I'm wondering what the difference between KL divergence and just subtracting one entropy measurement from another is. I can see what the difference is mathematically…but I'm having a hard time grasping what it means. Throughout this I'm thinking of entropy measurements of English text, but I'm not sure that matters.

Consider that you have two models for some random variable X, p (the good model), and q (the less-good model).

If we compute entropy $$H(X) = -\sum_{x\in\mathcal{X}} p(x) \log(p(x)) = let's\,say\,2\,bits\,per\,character$$
and
$$H(X) = -\sum_{x\in\mathcal{X}} q(x) \log(q(x)) = 3\,bits\,per\,character$$
we can obtain a difference measure simply by subtracting:

$$H_{diff}(p(x),q(x)) = -\sum_{x\in\mathcal{X}} q(x) \log(q(x)) – -\sum_{x\in\mathcal{X}} p(x) \log(p(x)) = 1\,bit\,per\,character$$

simplified a bit to be analogous in form to a common statement of KL Divergence…
$$H_{diff}(p(x),q(x)) = \sum_{x\in\mathcal{X}} p(x)\log(p(x)) – q(x)\log(q(x)) = 1\,bit\,per\,character$$

Okay, so that makes a sort of intuitive sense. If we've got 1000 characters then on average for model q we'll see 3000 bits, whereas on average for model p we'll see 2000 bits. Got it, I think?

But we can also use KL divergence, which is very similar:

$$D_\text{KL}(p \parallel q) = \sum_{x\in\mathcal{X}} p(x) \log\left(\frac{p(x)}{q(x)}\right)$$

Rearrange a bit…

$$D_\text{KL}(p \parallel q) = \sum_{x\in\mathcal{X}} p(x)\log(p(x)) – p(x)\log(q(x)) $$

So, really the only difference between simply taking the difference of the two entropy calculations and KL Divergence is p(x) vs. q(x) in the second term on the right-hand side, which is cross-entropy in the case of KL divergence and regular old entropy in my first example.

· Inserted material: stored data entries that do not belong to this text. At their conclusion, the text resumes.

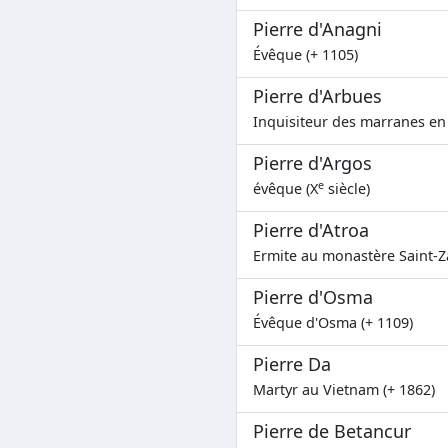
Pierre d'Anagni
Évêque (+ 1105)
Pierre d'Arbues
Inquisiteur des marranes en
Pierre d'Argos
e
évêque (X
siècle)
Pierre d'Atroa
Ermite au monastère Saint-Za
Pierre d'Osma
Évêque d'Osma (+ 1109)
Pierre Da
Martyr au Vietnam (+ 1862)
Pierre de Betancur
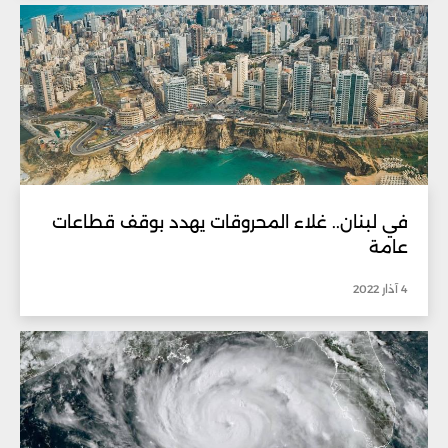
في لبنان.. غلاء المحروقات يهدد بوقف قطاعات
عامة
4 آذار 2022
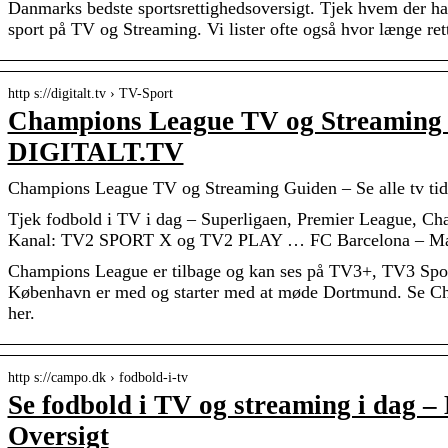
Danmarks bedste sportsrettighedsoversigt. Tjek hvem der har 
sport på TV og Streaming. Vi lister ofte også hvor længe ret
http s://digitalt.tv › TV-Sport
Champions League TV og Streaming
DIGITALT.TV
Champions League TV og Streaming Guiden – Se alle tv tide
Tjek fodbold i TV i dag – Superligaen, Premier League, C
Kanal: TV2 SPORT X og TV2 PLAY … FC Barcelona – Man
Champions League er tilbage og kan ses på TV3+, TV3 Spo
København er med og starter med at møde Dortmund. Se 
her.
http s://campo.dk › fodbold-i-tv
Se fodbold i TV og streaming i dag 
Oversigt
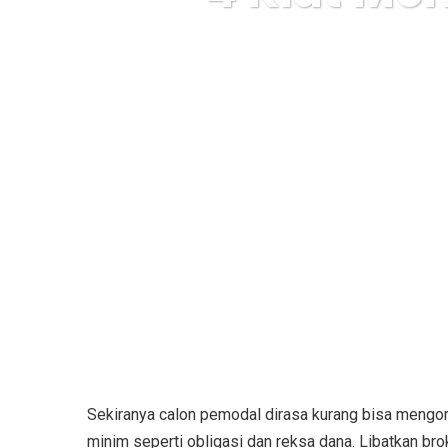
Karuda
Sekiranya calon pemodal dirasa kurang bisa mengor
minim seperti obligasi dan reksa dana. Libatkan 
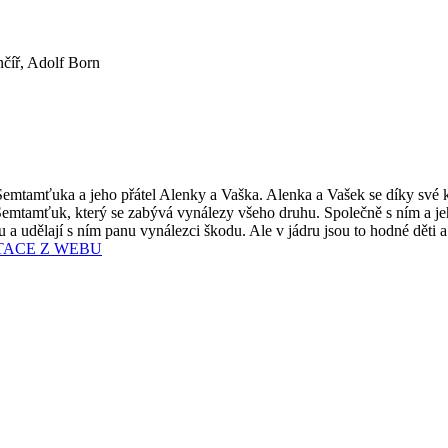
číř, Adolf Born
emtamťuka a jeho přátel Alenky a Vaška. Alenka a Vašek se díky své 
Semtamťuk, který se zabývá vynálezy všeho druhu. Společně s ním a je
ku a udělají s ním panu vynálezci škodu. Ale v jádru jsou to hodné dě
TACE Z WEBU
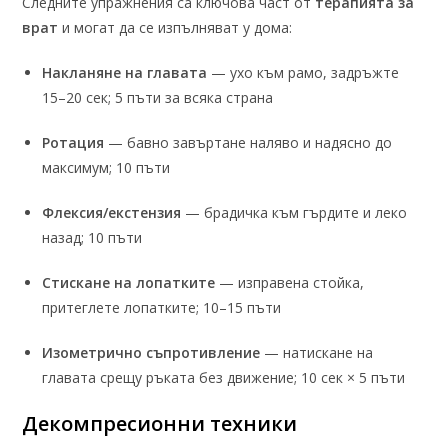
Следните упражнения са ключова част от
терапията за
врат
и могат да се изпълняват у дома:
Накланяне на главата
— ухо към рамо, задръжте
15–20 сек; 5 пъти за всяка страна
Ротация
— бавно завъртане наляво и надясно до
максимум; 10 пъти
Флексия/екстензия
— брадичка към гърдите и леко
назад; 10 пъти
Стискане на лопатките
— изправена стойка,
притеглете лопатките; 10–15 пъти
Изометрично съпротивление
— натискане на
главата срещу ръката без движение; 10 сек × 5 пъти
Декомпресионни техники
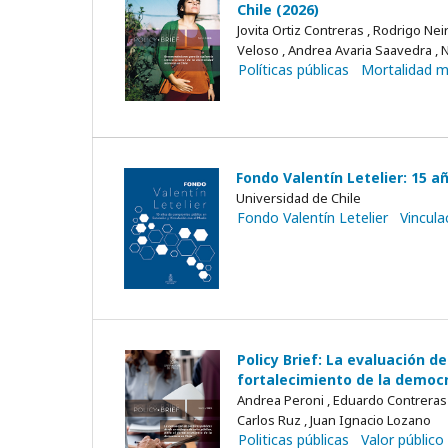
Chile (2026)
Jovita Ortiz Contreras , Rodrigo N
Veloso , Andrea Avaria Saavedra , N
Políticas públicas
Mortalidad 
Fondo Valentín Letelier: 15 
Universidad de Chile
Fondo Valentín Letelier
Vincula
Policy Brief: La evaluación d
fortalecimiento de la democr
Andrea Peroni , Eduardo Contreras , 
Carlos Ruz , Juan Ignacio Lozano
Politicas públicas
Valor público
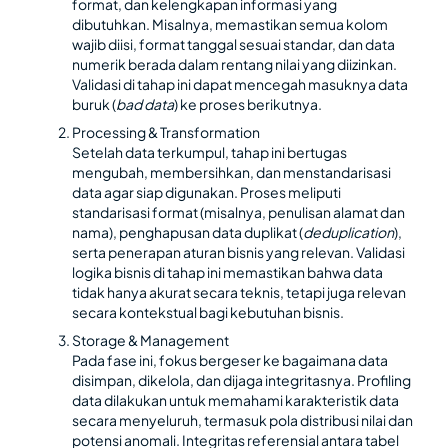
format, dan kelengkapan informasi yang
dibutuhkan. Misalnya, memastikan semua kolom
wajib diisi, format tanggal sesuai standar, dan data
numerik berada dalam rentang nilai yang diizinkan.
Validasi di tahap ini dapat mencegah masuknya data
buruk (
bad data
) ke proses berikutnya.
Processing & Transformation
Setelah data terkumpul, tahap ini bertugas
mengubah, membersihkan, dan menstandarisasi
data agar siap digunakan. Proses meliputi
standarisasi format (misalnya, penulisan alamat dan
nama), penghapusan data duplikat (
deduplication
),
serta penerapan aturan bisnis yang relevan. Validasi
logika bisnis di tahap ini memastikan bahwa data
tidak hanya akurat secara teknis, tetapi juga relevan
secara kontekstual bagi kebutuhan bisnis.
Storage & Management
Pada fase ini, fokus bergeser ke bagaimana data
disimpan, dikelola, dan dijaga integritasnya. Profiling
data dilakukan untuk memahami karakteristik data
secara menyeluruh, termasuk pola distribusi nilai dan
potensi anomali. Integritas referensial antara tabel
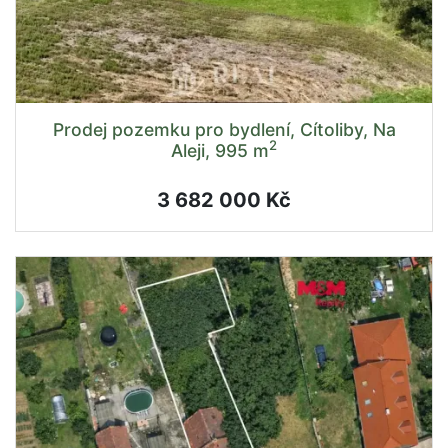
Prodej pozemku pro bydlení, Cítoliby, Na
2
Aleji, 995 m
3 682 000 Kč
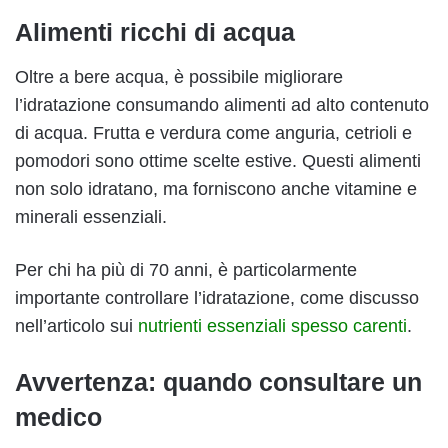
Alimenti ricchi di acqua
Oltre a bere acqua, è possibile migliorare
l’idratazione consumando alimenti ad alto contenuto
di acqua. Frutta e verdura come anguria, cetrioli e
pomodori sono ottime scelte estive. Questi alimenti
non solo idratano, ma forniscono anche vitamine e
minerali essenziali.
Per chi ha più di 70 anni, è particolarmente
importante controllare l’idratazione, come discusso
nell’articolo sui
nutrienti essenziali spesso carenti
.
Avvertenza: quando consultare un
medico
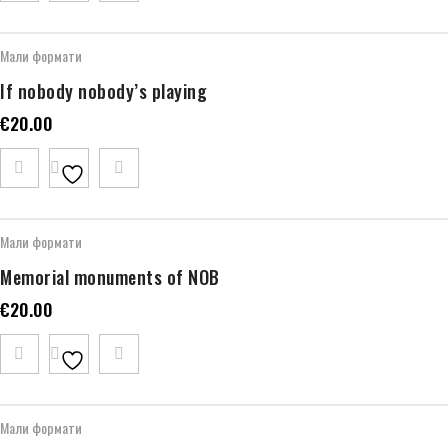
Мали формати
If nobody nobody’s playing
€
20.00
Мали формати
Memorial monuments of NOB
€
20.00
Мали формати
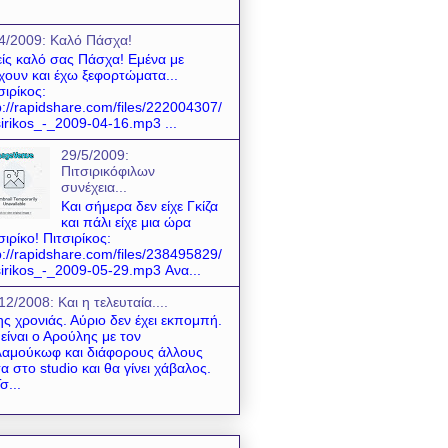
4/2009: Kαλό Πάσχα!
ίς καλό σας Πάσχα! Εμένα με
χουν και έχω ξεφορτώματα...
σιρίκος:
p://rapidshare.com/files/222004307/
sirikos_-_2009-04-16.mp3 ...
29/5/2009:
Πιτσιρικόφιλων
συνέχεια...
Και σήμερα δεν είχε Γκίζα
και πάλι είχε μια ώρα
σιρίκο! Πιτσιρίκος:
p://rapidshare.com/files/238495829/
sirikos_-_2009-05-29.mp3 Ανα...
12/2008: Και η τελευταία....
της χρονιάς. Αύριο δεν έχει εκπομπή.
είναι ο Αρούλης με τον
αμούκωφ και διάφορους άλλους
α στο studio και θα γίνει χάβαλος.
σ...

I've been thinking about it for a while here and I can't come up with an answer. What, intuitively, is the difference between these two distance measures?

Best Answer

Besides the obvious difference pointed out in the comments by @Joe:

I think the key difference is that the KL divergence represents the relative difference between two probability measures (recall that the absolutely continuity property ($p \ll q$) is required for KL divergence to be finite), while the difference you mentioned is just a difference between entropies of two completely different probability spaces, which gives no clue about how much the distributions are close to each other.